Segundo Machado, a posição de Cuba foi unilateral e decorreu em função das declarações do presidente eleito Jair Bolsonaro, o que, por si, mostra que não foi uma decisão do Estado brasileiro. “Inexiste, portanto, um ato específico do Estado brasileiro que possa ser anulado, suspenso ou modificado por parte deste juízo”.

Em relação ao Revalida, a Defensoria pedia que as regras não fossem modificadas a fim de facilitar a participação de estrangeiros no Mais Médicos. A legislação que rege o programa considera que, até setembro de 2019, os médicos formados fora do país não precisam fazer a prova do Revalida para exercer a profissão. O STF considerou essa lei constitucional em novembro do ano passado. O juiz, no entanto, afirma que, mesmo com o respaldo do Supremo, a legislação pode sofrer alterações.

“O Supremo Tribunal Federal considerou constitucional a lei instituidora do Programa. Isto, contudo, não significa que a lei não possa ser modificada. Porém, caso o seja, deverá haver manifestação expressa do Parlamento neste sentido, o que contradiz a urgência da medida ora pleiteada na medida em que as declarações do Presidente eleito são insuficientes para tal finalidade”, afirmou Machado em sua decisão.

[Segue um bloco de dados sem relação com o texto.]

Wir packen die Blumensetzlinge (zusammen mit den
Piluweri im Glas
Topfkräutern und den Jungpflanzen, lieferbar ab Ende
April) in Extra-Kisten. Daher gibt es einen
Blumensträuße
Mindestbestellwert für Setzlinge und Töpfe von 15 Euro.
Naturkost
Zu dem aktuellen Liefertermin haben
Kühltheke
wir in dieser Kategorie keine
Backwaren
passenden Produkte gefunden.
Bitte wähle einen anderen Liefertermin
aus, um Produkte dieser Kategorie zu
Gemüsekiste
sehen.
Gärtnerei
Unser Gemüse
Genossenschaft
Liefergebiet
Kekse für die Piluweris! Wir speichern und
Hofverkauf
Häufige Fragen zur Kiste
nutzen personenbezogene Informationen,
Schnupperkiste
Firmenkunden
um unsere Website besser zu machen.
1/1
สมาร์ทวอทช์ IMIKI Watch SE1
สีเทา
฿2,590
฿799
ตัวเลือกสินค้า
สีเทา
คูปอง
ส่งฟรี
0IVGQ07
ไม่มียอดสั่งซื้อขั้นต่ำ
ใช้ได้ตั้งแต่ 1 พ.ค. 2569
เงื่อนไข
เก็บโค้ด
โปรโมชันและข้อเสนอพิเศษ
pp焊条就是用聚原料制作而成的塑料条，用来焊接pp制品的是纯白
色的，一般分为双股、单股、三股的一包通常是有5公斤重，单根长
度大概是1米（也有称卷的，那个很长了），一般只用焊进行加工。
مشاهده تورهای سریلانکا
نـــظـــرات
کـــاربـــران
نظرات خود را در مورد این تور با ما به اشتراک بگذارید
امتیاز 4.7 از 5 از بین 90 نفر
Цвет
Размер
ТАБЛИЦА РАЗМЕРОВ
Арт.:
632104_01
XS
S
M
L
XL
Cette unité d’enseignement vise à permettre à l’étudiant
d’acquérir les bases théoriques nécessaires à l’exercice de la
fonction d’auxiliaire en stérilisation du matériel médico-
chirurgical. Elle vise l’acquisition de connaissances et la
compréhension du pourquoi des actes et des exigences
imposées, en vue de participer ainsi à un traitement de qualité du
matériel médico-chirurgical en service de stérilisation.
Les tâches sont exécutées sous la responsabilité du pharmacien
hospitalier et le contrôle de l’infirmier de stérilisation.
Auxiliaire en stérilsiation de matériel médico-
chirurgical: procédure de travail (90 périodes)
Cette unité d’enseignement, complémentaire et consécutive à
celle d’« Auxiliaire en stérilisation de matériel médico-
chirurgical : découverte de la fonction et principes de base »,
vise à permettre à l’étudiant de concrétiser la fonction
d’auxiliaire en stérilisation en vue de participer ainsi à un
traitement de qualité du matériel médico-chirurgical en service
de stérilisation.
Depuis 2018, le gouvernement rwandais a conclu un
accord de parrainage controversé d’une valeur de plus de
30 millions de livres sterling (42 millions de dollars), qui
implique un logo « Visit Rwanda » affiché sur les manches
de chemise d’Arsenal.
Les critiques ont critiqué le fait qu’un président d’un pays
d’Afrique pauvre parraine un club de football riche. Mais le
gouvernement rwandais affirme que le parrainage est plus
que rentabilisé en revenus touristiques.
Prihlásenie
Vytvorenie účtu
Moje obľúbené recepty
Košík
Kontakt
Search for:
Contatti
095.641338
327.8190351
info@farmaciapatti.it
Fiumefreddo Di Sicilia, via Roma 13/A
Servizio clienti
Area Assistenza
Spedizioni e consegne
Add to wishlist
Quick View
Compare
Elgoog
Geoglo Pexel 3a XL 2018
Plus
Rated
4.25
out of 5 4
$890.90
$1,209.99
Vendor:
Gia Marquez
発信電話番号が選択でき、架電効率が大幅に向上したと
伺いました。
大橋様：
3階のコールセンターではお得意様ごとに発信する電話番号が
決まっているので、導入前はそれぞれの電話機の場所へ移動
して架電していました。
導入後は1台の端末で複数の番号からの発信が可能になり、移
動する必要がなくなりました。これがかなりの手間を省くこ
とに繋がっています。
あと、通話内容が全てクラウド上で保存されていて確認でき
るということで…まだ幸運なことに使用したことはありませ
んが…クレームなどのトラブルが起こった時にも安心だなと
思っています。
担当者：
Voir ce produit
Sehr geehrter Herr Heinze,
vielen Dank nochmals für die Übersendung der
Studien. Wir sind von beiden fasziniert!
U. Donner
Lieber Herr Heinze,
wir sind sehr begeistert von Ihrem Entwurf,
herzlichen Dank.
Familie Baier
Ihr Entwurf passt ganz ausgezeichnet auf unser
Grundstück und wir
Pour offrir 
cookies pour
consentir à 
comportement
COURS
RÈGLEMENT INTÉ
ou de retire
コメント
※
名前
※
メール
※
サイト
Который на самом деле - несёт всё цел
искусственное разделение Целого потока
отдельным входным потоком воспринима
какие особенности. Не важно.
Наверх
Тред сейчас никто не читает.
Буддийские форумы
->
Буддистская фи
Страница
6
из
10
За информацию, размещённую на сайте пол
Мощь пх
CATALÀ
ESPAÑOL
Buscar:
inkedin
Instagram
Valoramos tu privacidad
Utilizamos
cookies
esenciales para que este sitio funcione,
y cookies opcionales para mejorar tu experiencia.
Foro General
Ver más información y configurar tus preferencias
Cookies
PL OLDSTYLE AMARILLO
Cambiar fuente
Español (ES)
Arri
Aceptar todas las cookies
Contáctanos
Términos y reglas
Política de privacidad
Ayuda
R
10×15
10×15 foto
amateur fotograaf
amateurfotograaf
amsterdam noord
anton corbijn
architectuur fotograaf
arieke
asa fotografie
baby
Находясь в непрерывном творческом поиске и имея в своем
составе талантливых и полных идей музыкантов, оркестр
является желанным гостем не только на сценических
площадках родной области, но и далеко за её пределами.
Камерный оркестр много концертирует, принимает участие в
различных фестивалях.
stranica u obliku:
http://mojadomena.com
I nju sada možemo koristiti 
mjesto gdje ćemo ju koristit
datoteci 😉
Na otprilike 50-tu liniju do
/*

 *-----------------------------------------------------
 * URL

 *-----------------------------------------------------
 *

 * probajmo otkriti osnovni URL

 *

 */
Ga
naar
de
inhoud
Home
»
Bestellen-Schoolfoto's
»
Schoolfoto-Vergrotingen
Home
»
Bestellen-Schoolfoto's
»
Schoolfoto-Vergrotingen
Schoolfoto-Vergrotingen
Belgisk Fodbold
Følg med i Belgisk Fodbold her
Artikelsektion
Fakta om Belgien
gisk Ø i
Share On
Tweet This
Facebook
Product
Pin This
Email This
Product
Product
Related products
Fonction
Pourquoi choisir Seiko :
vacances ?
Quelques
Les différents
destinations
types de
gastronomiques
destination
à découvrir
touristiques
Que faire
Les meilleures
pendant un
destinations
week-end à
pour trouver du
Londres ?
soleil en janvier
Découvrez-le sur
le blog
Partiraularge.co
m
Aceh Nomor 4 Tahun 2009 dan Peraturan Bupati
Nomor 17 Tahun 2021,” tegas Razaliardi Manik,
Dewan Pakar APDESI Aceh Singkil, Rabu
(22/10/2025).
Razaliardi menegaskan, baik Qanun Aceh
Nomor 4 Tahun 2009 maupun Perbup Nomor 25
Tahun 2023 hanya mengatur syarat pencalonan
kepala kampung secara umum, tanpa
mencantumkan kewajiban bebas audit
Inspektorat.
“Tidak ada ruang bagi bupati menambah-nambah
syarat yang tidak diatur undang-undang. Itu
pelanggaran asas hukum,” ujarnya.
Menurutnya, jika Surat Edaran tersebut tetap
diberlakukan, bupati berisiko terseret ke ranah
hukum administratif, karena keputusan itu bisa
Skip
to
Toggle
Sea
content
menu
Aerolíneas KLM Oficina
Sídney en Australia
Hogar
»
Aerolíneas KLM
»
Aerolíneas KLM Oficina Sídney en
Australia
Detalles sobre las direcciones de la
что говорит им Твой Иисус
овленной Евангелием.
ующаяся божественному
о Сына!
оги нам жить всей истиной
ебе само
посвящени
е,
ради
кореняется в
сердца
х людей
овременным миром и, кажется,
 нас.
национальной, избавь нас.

O magistrado ainda afirmou que não há necessidade de atender ao pedido de liminar da DPU pois o governo já vem tomando iniciativas para que a população não fique desatendida. “Inclusive, neste exato instante o prazo de inscrições está em aberto. O governo, pois, está adotando postura ativa diante da situação. Em que pese não ser possível antever o grau de eficiência da medida, fato é que, no presente momento, o Estado brasileiro não está omisso em seu dever constitucional de buscar alternativas para contornar e/ou compensar o déficit.", diz a decisão.